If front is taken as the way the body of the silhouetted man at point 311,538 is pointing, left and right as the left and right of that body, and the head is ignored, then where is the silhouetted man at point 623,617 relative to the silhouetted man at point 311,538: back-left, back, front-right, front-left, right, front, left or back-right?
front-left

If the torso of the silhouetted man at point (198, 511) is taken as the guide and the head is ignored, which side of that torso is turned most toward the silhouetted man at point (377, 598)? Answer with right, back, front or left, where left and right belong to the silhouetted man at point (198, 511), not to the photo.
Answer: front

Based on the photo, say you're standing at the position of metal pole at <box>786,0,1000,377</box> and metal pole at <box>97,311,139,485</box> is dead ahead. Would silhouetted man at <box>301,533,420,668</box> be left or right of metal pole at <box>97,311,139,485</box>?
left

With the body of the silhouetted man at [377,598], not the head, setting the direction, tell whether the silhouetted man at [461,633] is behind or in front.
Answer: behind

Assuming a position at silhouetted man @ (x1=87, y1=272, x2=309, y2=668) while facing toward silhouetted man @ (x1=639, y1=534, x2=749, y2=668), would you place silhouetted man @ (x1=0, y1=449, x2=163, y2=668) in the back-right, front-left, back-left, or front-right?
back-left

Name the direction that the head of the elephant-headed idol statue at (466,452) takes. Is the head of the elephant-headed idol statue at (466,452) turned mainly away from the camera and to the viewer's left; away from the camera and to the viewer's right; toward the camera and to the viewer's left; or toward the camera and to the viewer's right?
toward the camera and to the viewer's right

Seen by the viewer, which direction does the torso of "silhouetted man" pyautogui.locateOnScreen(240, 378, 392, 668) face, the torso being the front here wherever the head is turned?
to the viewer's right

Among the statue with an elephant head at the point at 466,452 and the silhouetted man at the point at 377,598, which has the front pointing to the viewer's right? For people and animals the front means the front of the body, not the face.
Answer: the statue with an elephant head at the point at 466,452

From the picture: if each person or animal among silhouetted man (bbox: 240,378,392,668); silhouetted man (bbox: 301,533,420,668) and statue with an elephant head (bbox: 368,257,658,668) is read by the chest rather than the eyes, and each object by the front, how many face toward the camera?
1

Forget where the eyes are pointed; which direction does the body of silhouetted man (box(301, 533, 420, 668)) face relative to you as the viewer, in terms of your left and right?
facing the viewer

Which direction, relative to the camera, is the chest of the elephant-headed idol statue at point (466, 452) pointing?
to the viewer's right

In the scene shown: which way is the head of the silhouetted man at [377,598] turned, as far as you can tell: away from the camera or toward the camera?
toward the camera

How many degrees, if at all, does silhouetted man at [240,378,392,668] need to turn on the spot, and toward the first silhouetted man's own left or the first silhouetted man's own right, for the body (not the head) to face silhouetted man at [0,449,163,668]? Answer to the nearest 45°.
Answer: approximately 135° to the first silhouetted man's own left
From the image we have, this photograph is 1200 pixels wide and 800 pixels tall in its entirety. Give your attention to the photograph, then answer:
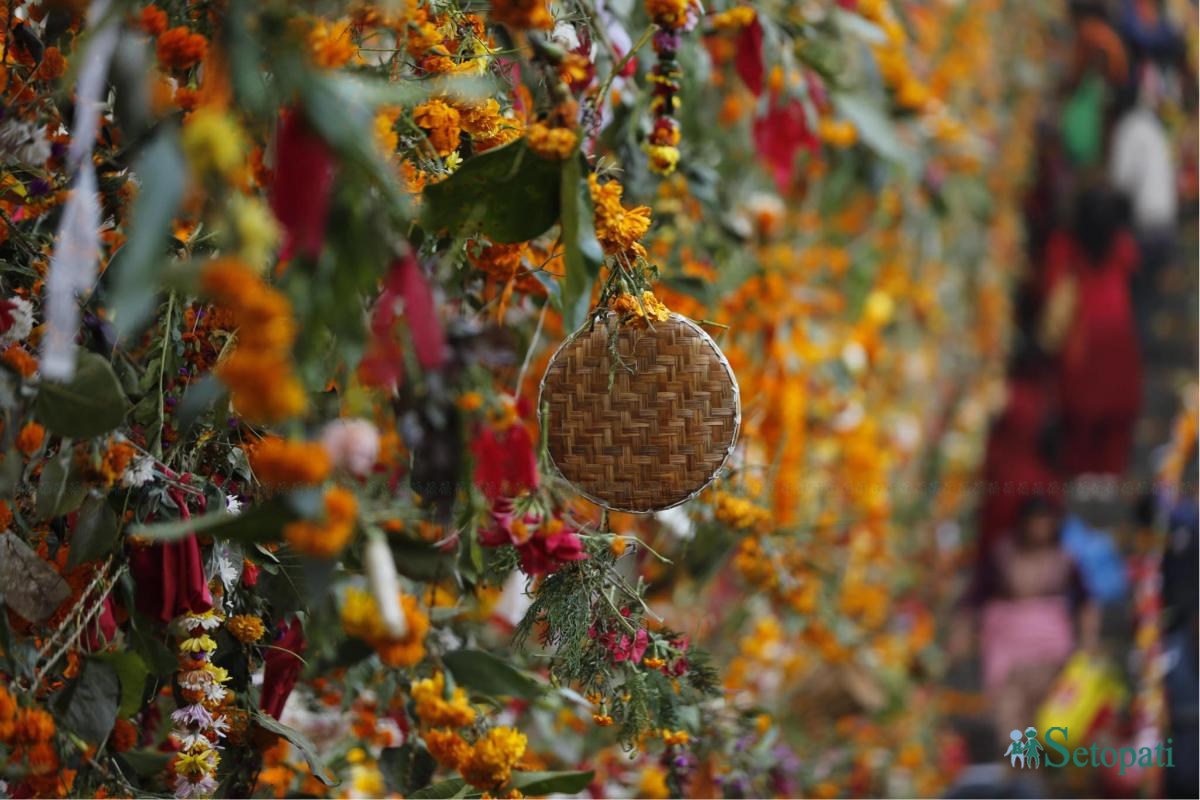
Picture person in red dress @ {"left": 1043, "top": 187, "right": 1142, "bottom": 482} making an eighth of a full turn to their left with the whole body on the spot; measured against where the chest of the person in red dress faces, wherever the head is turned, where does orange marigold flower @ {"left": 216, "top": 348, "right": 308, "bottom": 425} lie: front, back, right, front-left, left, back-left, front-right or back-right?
back-left

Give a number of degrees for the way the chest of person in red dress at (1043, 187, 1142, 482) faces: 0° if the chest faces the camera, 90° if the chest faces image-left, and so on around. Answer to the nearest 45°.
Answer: approximately 180°

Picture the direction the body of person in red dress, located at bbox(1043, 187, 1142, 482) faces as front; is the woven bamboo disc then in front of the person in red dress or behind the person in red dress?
behind

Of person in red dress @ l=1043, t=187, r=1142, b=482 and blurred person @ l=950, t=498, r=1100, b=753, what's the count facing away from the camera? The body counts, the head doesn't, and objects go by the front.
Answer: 1

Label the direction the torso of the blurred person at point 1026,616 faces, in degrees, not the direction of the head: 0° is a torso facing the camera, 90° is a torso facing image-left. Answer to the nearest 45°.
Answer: approximately 0°

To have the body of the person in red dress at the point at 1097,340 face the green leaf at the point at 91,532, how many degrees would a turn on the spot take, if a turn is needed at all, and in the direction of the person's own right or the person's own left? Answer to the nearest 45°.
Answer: approximately 180°

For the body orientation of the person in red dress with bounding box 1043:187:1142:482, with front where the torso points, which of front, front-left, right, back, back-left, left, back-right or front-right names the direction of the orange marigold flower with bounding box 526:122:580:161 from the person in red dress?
back

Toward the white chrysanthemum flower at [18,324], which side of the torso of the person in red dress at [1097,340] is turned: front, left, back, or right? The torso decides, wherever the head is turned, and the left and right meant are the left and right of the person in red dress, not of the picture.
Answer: back
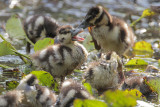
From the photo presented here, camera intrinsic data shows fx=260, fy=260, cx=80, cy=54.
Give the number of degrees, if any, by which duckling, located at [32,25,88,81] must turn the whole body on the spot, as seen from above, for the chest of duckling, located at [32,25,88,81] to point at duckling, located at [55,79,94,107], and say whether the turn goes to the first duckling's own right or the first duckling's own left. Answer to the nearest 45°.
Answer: approximately 90° to the first duckling's own right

**Task statement**
Return the material exactly as it reads, though without the pictures it holds.

**Answer for the task**
If front is taken as the way the body of the silhouetted man at point 311,538 is pointing, left and right as the left and right of that body, and the head is ignored, then where is the silhouetted man at point 623,617 relative to the silhouetted man at point 311,538: back-left, back, front-right, front-left, right, front, left or back-right?
front-left

If the torso of the silhouetted man at point (198, 511) is taken as the guide and the head is ignored, which side of that torso is turned most toward the silhouetted man at point (377, 598)? Answer with right, back, front or left, where left and right belong to the silhouetted man at point (198, 511), not to the photo.
Answer: front

Based on the photo, say you're standing at the position of metal pole at <box>786,0,1000,377</box> and metal pole at <box>97,311,139,485</box> is dead ahead. Would silhouetted man at <box>301,533,420,668</box> be left or right of metal pole at <box>97,311,139,485</box>?
left

With the body of the silhouetted man at [377,598], not the head, setting the direction, tell whether the silhouetted man at [461,633] is behind or in front.
Answer: behind

Assuming a position at silhouetted man @ (x1=87, y1=272, x2=309, y2=668) while facing toward silhouetted man @ (x1=639, y1=534, x2=749, y2=668), would you place silhouetted man @ (x1=0, y1=449, x2=163, y2=668) in the back-right, front-left, back-left, or front-right?
back-left

Name the direction that the head of the elephant-headed idol statue at (466,452) takes. Is the head of the elephant-headed idol statue at (466,452) turned mainly away from the camera and to the viewer's left; away from the camera and to the viewer's right; toward the camera and to the viewer's left; or toward the camera and to the viewer's right?
toward the camera and to the viewer's right

Seen by the viewer, which direction does the torso of "silhouetted man" pyautogui.locateOnScreen(240, 378, 392, 668) face, the torso being the front here wherever the head is turned?
to the viewer's right

Among the statue with an elephant head at the point at 466,452 and the silhouetted man at the point at 377,598, which has the front pointing to the viewer's right? For people and animals the front means the front of the body, not the face.
Answer: the statue with an elephant head at the point at 466,452

From the picture: if each person or animal among silhouetted man (bbox: 240,378,392,668); silhouetted man (bbox: 301,533,420,668) and statue with an elephant head (bbox: 368,257,658,668) is read by the chest rather than the eyes, and each object by the front, how many face toward the camera?
1

Forget where the eyes are pointed; which direction does the body of silhouetted man (box(301, 533, 420, 668)) face relative to you as the viewer, in terms of your left and right?
facing the viewer

Which direction, relative to the camera, is the chest of the elephant-headed idol statue at point (466, 452) pointing?
to the viewer's right

In the scene shown: which way is the head of the silhouetted man at [377,598] turned, as far as you can tell: away from the camera or toward the camera?
toward the camera

How many degrees, if at all, does silhouetted man at [240,378,392,668] need to turn on the spot, and toward the first silhouetted man's own left or the first silhouetted man's own right, for the body (not the head) to face silhouetted man at [0,449,163,668]? Answer to the nearest 45°.
Answer: approximately 135° to the first silhouetted man's own left
From the image we have, this photograph is 1200 pixels wide and 800 pixels tall in its entirety. Give your attention to the photograph, then answer:
Picture person in red dress @ {"left": 1043, "top": 187, "right": 1142, "bottom": 482} making an eighth of a full turn to their left with the whole body on the spot; measured against where the chest of the person in red dress faces, wherever the head is turned, where does orange marigold flower @ {"left": 216, "top": 348, "right": 308, "bottom": 425} lie: front, back, right, front-left, left, back-left, front-right or back-right?
back-left

Give a number of degrees for the way the chest of person in red dress at (1043, 187, 1142, 482) faces: 0° if the chest faces the camera, 90° if the chest faces image-left, and so on around. Answer to the nearest 45°.
Answer: approximately 180°

Picture the direction the body of person in red dress, located at bbox(1043, 187, 1142, 482) faces as front; is the woven bamboo disc then in front of the person in red dress or behind the person in red dress?
behind

Of person in red dress @ l=1043, t=187, r=1142, b=482 and blurred person @ l=950, t=498, r=1100, b=753, what's the count facing away from the camera? The body counts, the head doesn't, and objects go by the front.
Answer: 1

Label the direction the torso of the blurred person at point 1026,616 faces, in degrees, not the direction of the head: 0° is a torso facing the camera, 90° is a torso facing image-left. Answer to the nearest 45°.
Answer: approximately 0°

To have the body of the person in red dress at the point at 1097,340 face the green leaf at the point at 91,532, how many degrees would a turn on the spot take, if a turn is needed at all, and in the direction of the person's own right or the person's own left? Answer to the nearest 45°.
Answer: approximately 180°

For the body orientation of the person in red dress with bounding box 1043:187:1142:482, with front where the torso points, which of front, front-left, right, back, back-left, left, back-right or front-right names the direction of the orange marigold flower with bounding box 526:122:580:161 from the person in red dress?
back

Toward the white chrysanthemum flower at [18,324], which side of the torso of the person in red dress at [1097,340] is turned: front, left, back, or right? The torso decides, wherever the head is turned, and the left and right meant are the left and right of the person in red dress, not of the picture.
Answer: back
From the photo presented here, camera intrinsic data shows fx=260, fy=260, cx=80, cy=54.
Give the number of degrees, if any, by which duckling, located at [32,25,88,81] must turn the whole body on the spot, as seen from above, for the chest of duckling, located at [32,25,88,81] to point at duckling, located at [55,79,94,107], and say whether the turn goes to the first duckling's own right or the first duckling's own left. Answer to the nearest 45°.
Answer: approximately 90° to the first duckling's own right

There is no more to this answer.